So erklomm der Mann die Gipfel. In Cordhosen und Gamaschen, die mit Filz umwickelte Wasserflasche am Gürtel, eine Hacke in der Hand. Ganz anders die Dame. Ins bodenlange Kostüm geschnürt, ein kleines Hütchen mit kecker Feder auf dem Haar, spazierte sie durch die Berglandschaft. Aufwendig die wenig praktische Kleidung, primitiv für heutige Augen des Equipment für eine Bergtour.

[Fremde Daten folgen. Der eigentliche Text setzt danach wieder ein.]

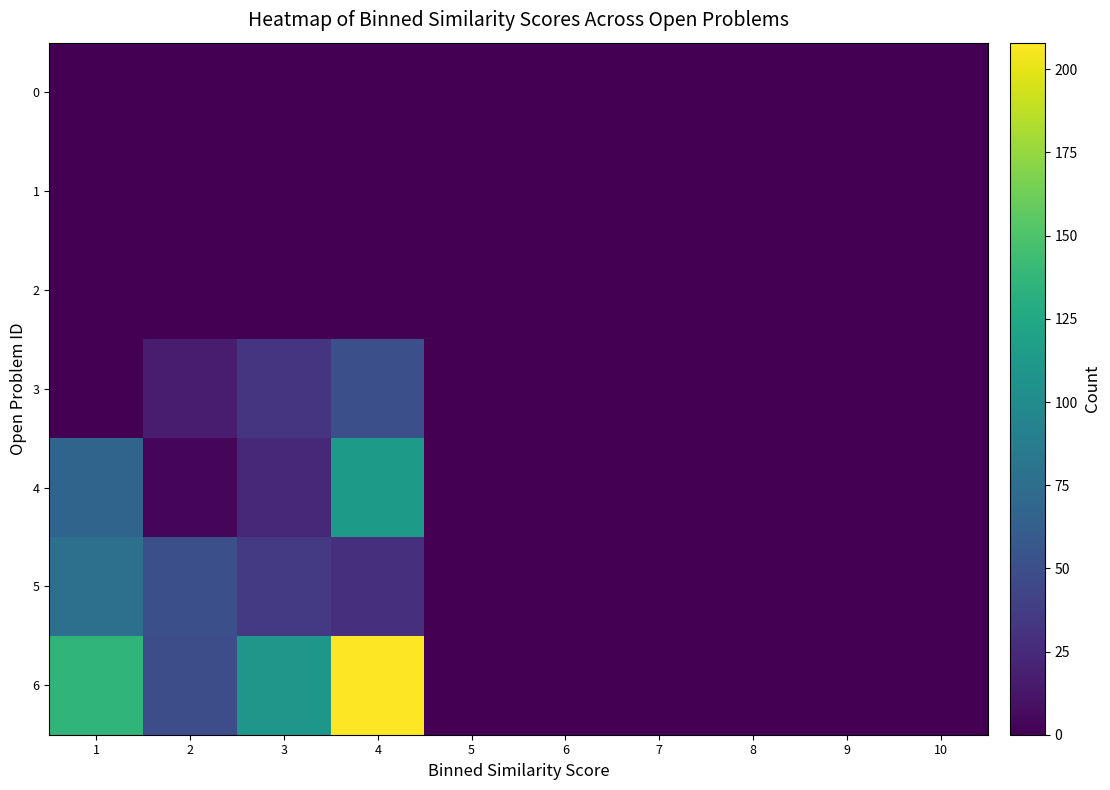

Which series has the widest spread of values?

6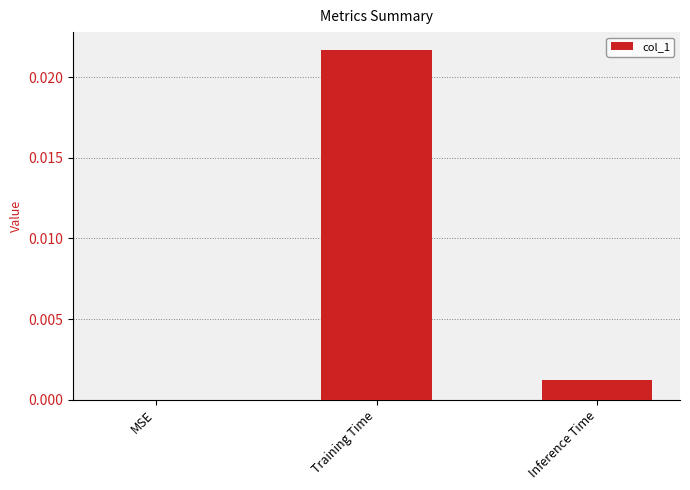

Is it true that the value at MSE is 0.0?

True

Risikoorientiertes Bergsteigen
Doch die Zeiten haben sich geändert. Heute ist nicht mehr das reine Genusswandern angesagt, sondern risikoorientiertes Bergsteigen mit Trends wie Free-Solo-Klettern oder Uphillen mit dem Fahrrad. Von der Suche nach intensiver Begegnung mit der Natur und gesunder Bewegung weg hat sich dem Zeitgeist entsprechend ein radikaler Wertewandel manifestiert.

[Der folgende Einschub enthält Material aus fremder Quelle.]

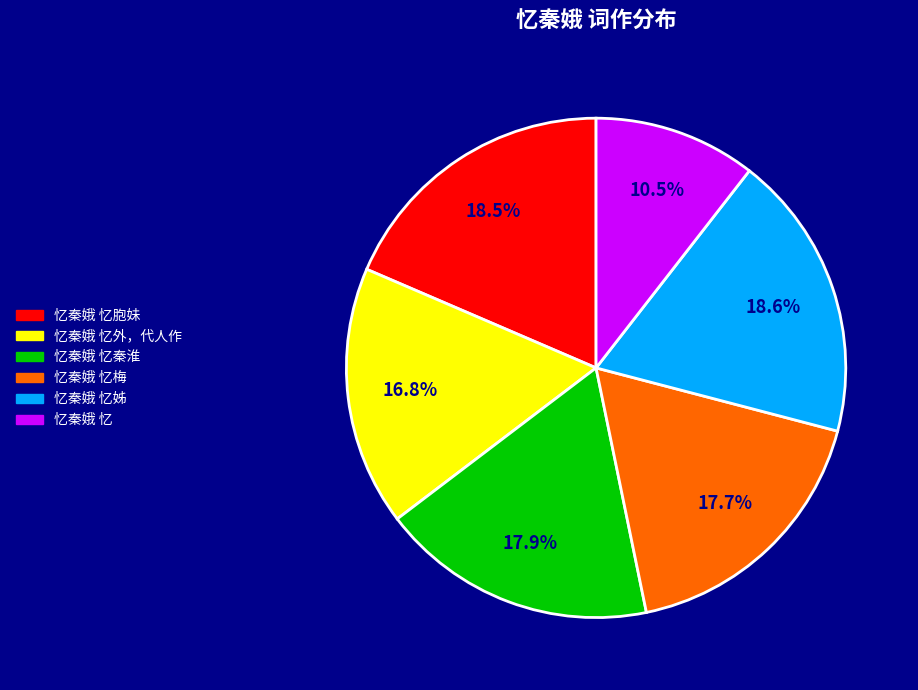

Do 忆秦娥 忆姊 and 忆秦娥 忆外，代人作 together represent more than half of the pie?

No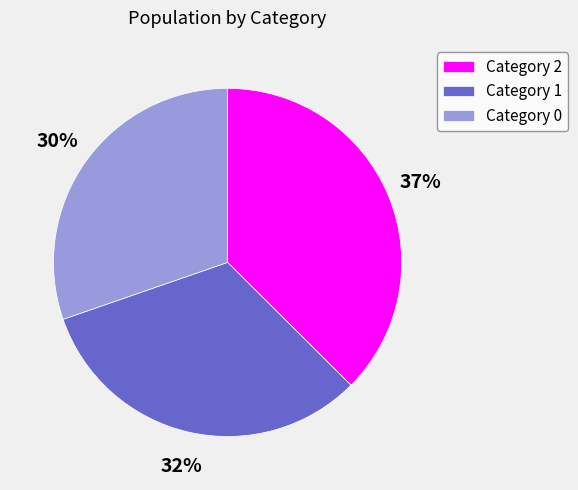

True or false: Category 0 accounts for 43% of the total.

False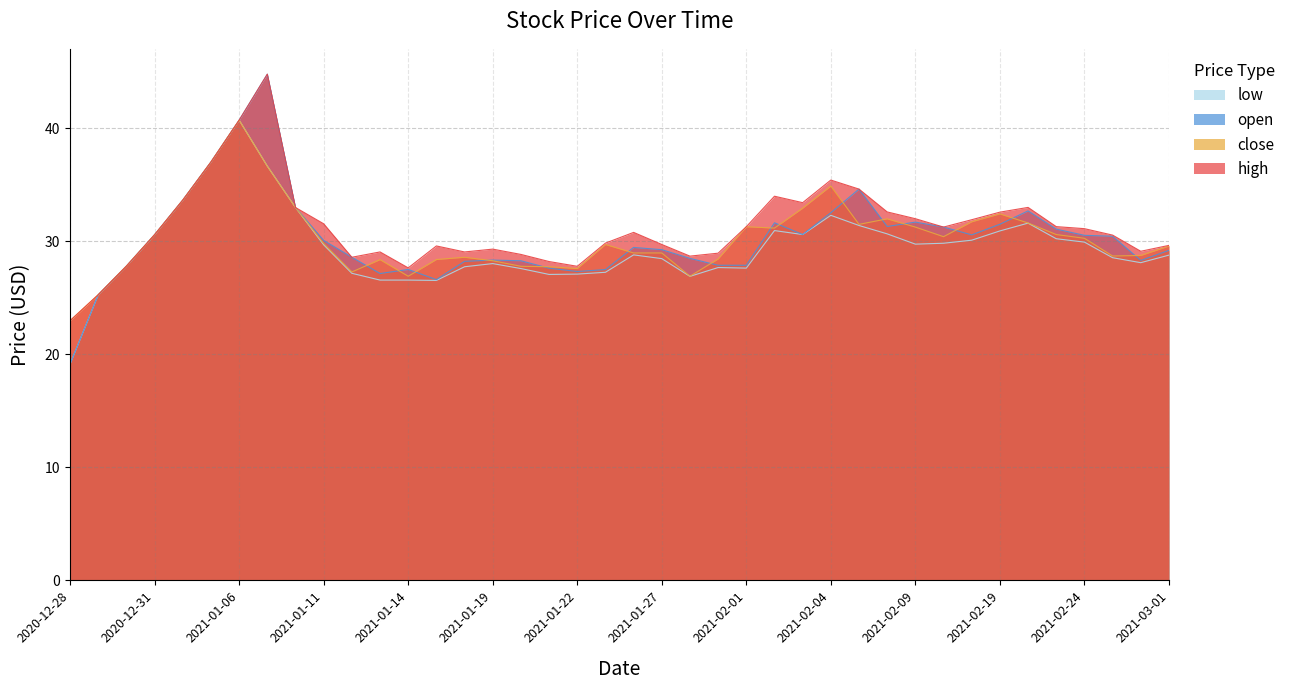

Which series has the largest range (max minus min)?

open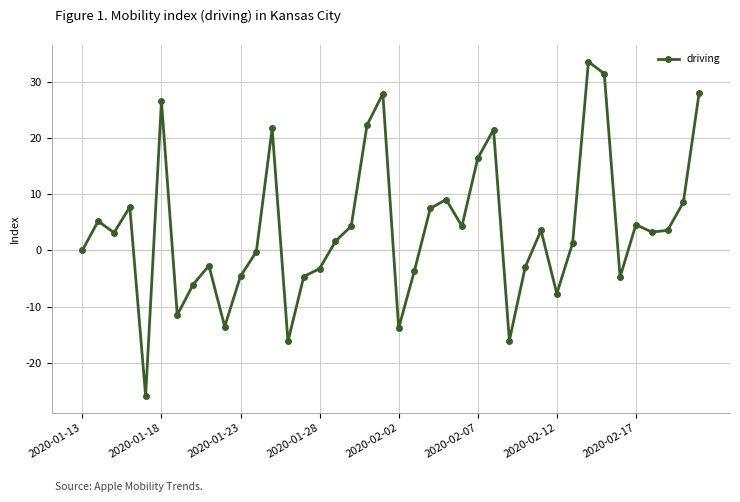

How many points are higher than both their immediate neighbors (excluding endpoints)?

11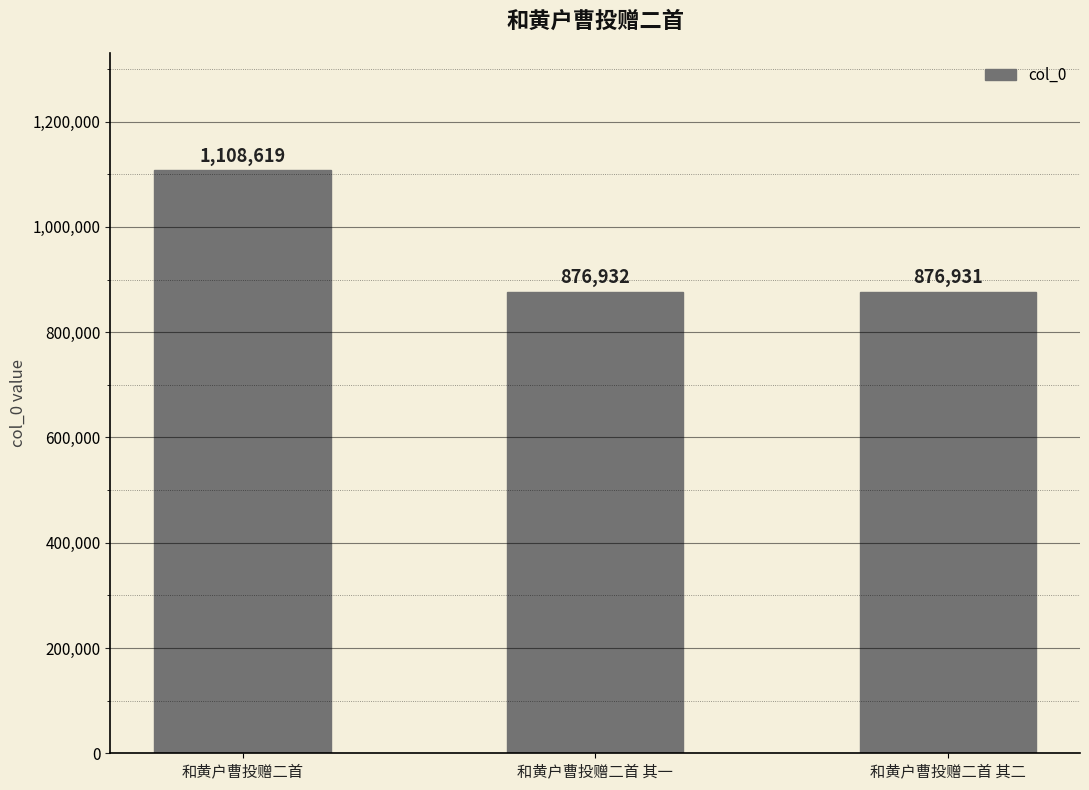

Reading left to right, transcribe all the data shown in this chart.

1108619	876932	876931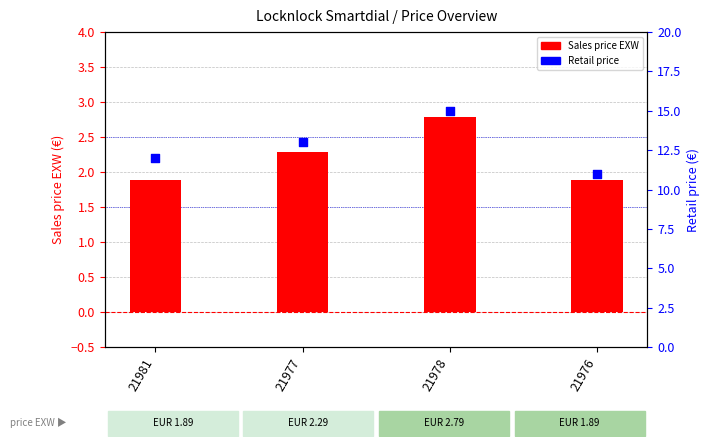

What is the total value across all series at 21981?

13.9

All den Veränderungen, welche die Bergleidenschaft in 150 Jahren durchlief, spürt jetzt eine ebenso umfassende wie abwechslungsreich inszenierte Ausstellung im Alpinen Museum München nach. Unter dem Titel „Die Berge und wir“ werden 150 Jahre Deutscher Alpenverein mit verschiedenen Themenschwerpunkten aufgerollt, wird die Kontinuität neben den Brüchen dieser Institution dargestellt, die derzeit in Deutschland 1,3 Millionen Mitglieder zählt.
Elitäres Grüppchen
Als sich im Jahr 1869 drei Dutzend bergbegeisterte Männer – anfangs waren die Berge für Frauen tabu – zur Gründung trafen, hatte sie eine Vereinigung zur touristischen Erschließung der Alpen im Sinn. Ein elitäres Grüppchen, getragen von bürgerlichen Akademikern und Adeligen, die erst in den 1920er Jahren Handwerker und Arbeiter zuließen. Zum widersprüchlichen Werdegang zählt gleichermaßen die Ausgrenzung jüdischer Mitglieder noch bevor Hitler an die Macht kam.
Die verschiedenen Entwicklungsstränge werden mit einer Fülle von Materialien belegt, oft auch exemplifiziert an Einzelschicksalen wie beispielsweise den Brüdern Schmid, Helden des Matterhorns. Fotos aus privaten Alben, Plakate, Gemälde, Skizzenbücher von Frauenhand, welche idyllische Orte oder besondere Pflanzen verewigten, neben einer zeichnerischen Dokumentation aller Hütten und unzähligen Objekten, darunter Holzski mit Bambusstöcken oder vorsintflutliche Seile zeigen, wie sich der Individualismus verabschiedete und sich der Massentourismus in der Bergwelt ausbreitete.
Bis 13. September 2020, Öffnungszeiten: Di. bis So. 10-18 Uhr, Praterinsel 5, München.